Em seu sentido não técnico, a proficiência em uma língua implicaria conhecimento, domínio, controle, capacidade, habilidade, não dependendo dos significados atribuídos a cada um desses termos. Muitas vezes esse sentido é empregado como sinônimo de fluência em seu sentido mais amplo. Um falante é proficiente ou não dependendo de um ponto de corte em uma escala: se estiver acima de um determinado ponto de corte é considerado proficiente, e se estiver em níveis inferiores ao ponto de corte é considerado não-proficiente.

No sentido técnico do termo proficiência, por outro lado, o termo assume uma conotação relativa, que pressupõe a existência gradual de níveis de proficiência.

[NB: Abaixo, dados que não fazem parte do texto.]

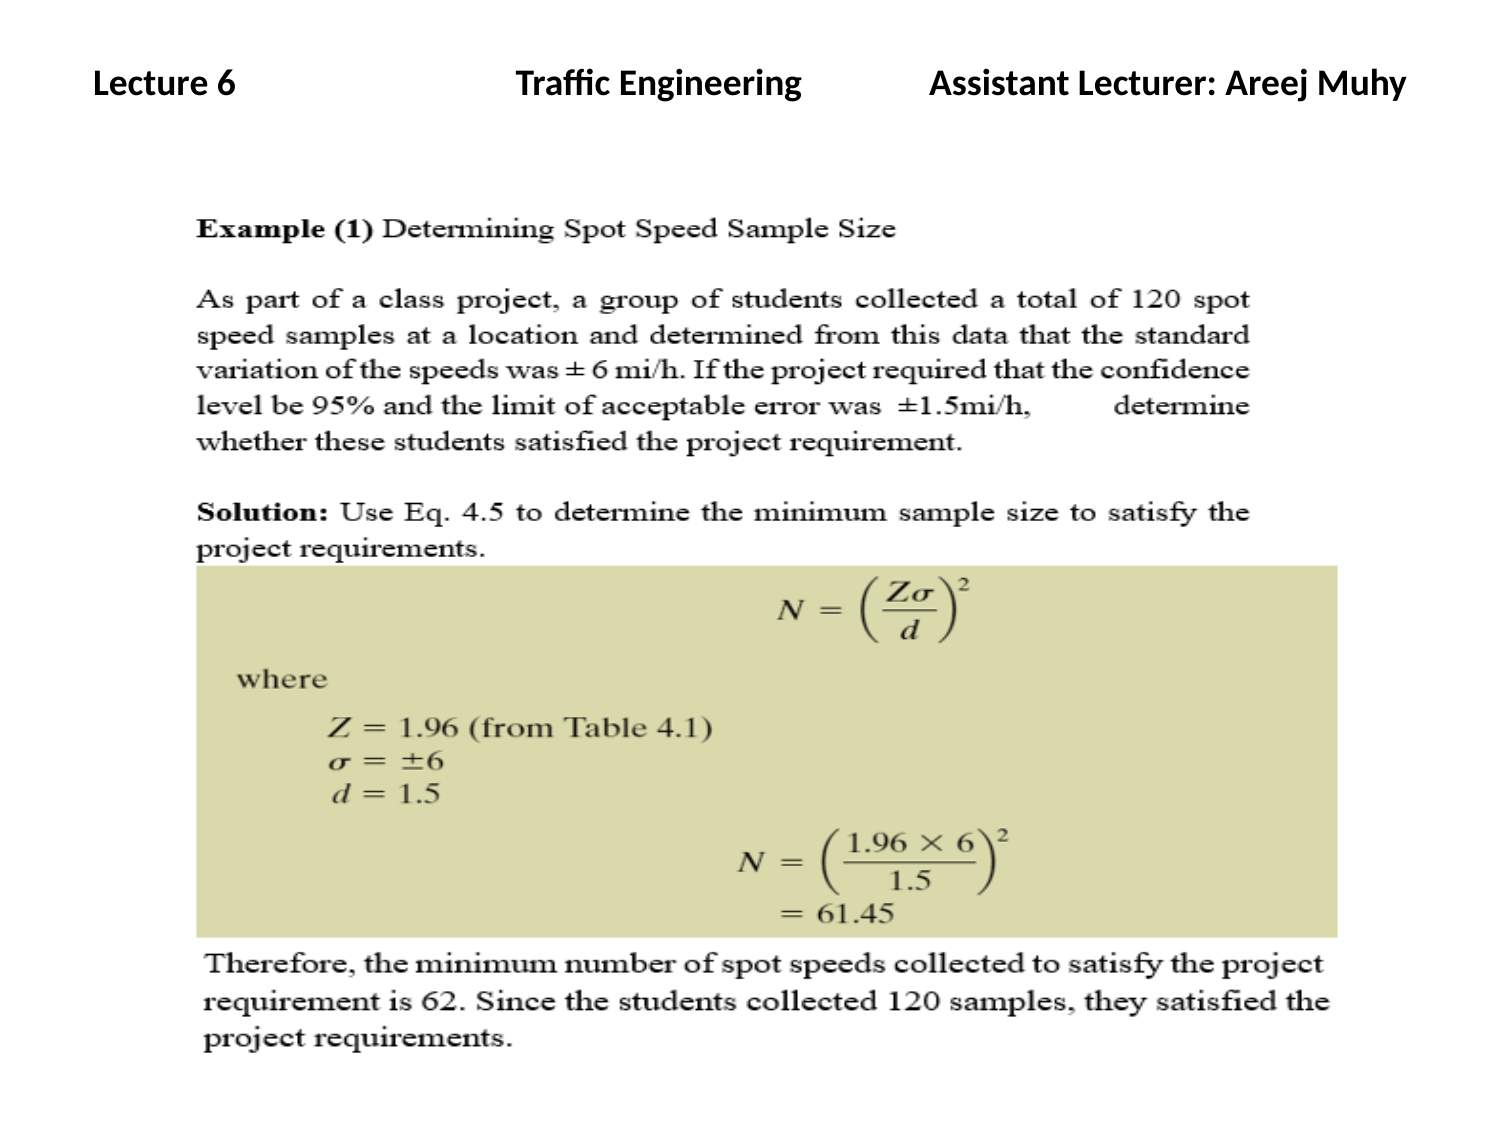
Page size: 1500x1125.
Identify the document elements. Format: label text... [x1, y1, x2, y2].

picture [151, 197, 1361, 1065]
text_box Lecture 6 Traffic Engineering Assistant Lecturer: Areej Muhy [78, 50, 1433, 111]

A essa noção, soma-se ainda a relação da proficiência com a especificidade do contexto de uso da língua segundo Scaramucci (op. cit.) e, dessa forma, seria mais adequado falarmos de proficiências que passam a ter características que variam com base no uso da língua determinado pela situação de comunicação. Read (2000) afirma que ser proficiente em LE não é só uma questão de saber muitas palavras ou regras gramaticais, mas ser capaz de explorar esse conhecimento efetivamente para vários objetivos de comunicação. Assim, não seria adequado afirmar que um indivíduo é proficiente em uma LE, mas sim que é proficiente para tal ou qual objetivo, ou seja, os falantes que se encontram acima de um ponto de corte são proficientes e aqueles que estão em níveis inferiores ao ponto de corte são menos proficientes, mas ainda assim são considerados proficientes. Desse modo, ocorre uma gradação de proficiência, que passa a ser um conceito relativo e não um conceito absoluto, de tudo-ou-nada, uma vez que considera a especificidade da situação de uso futuro da língua. Há várias proficiências que dependem da especificidade da situação de uso da língua. Retoma-se assim, a noção de

proficiência proposta por Scaramucci (2000), que se refere à capacidade de usar a competência, sendo possível estabelecer um questionamento no sentido de se considerar a “proficiência para quê?”.

Em suma, no presente estudo, entende-se que a competência é um conceito estático e, segundo Savignon (1983), é o que o individuo sabe; já o desempenho é observável, é o que o indivíduo faz. Desse modo, é por meio do desempenho que a competência é desenvolvida, mantida e avaliada. Já a proficiência é demonstrada no uso da língua, ou seja, no desempenho, e é formada por conhecimentos estruturais ou linguísticos, aspectos da comunicação somados à capacidade de uso e considerando fatores socioculturais e situacionais.

Portanto, é importante retomar e ressaltar a noção de proficiência adotada nesta tese, de Scaramucci (op.cit.), mencionada anteriormente, para que não haja confusão entre os termos competência e capacidade linguístico-comunicativa. Segundo Scaramucci (op.cit., p.20),

substituir o termo competência comunicativa por capacidade linguístico- comunicativa (...) o termo capacidade linguístico-comunicativa inclui aspectos estruturais ou linguísticos e aspectos da comunicação, assim como a noção capacidade de uso, e que proficiência seria o termo mais adequado para designar essa capacidade de usar a competência

Conclui-se, portanto, que o sentido de proficiência adotado nesta tese é o de capacidade linguístico-comunicativa. A proficiência é a capacidade de operacionalização da competência, de acordo com Scaramucci (op.cit.), e não exclui os objetivos e os contextos de uso. Da mesma maneira, a proficiência oral é constituída pela interação de diversos aspectos linguísticos e pragmáticos em uma eventual produção oral. Deste modo, o conceito que interessa a esta pesquisa é o de proficiência oral.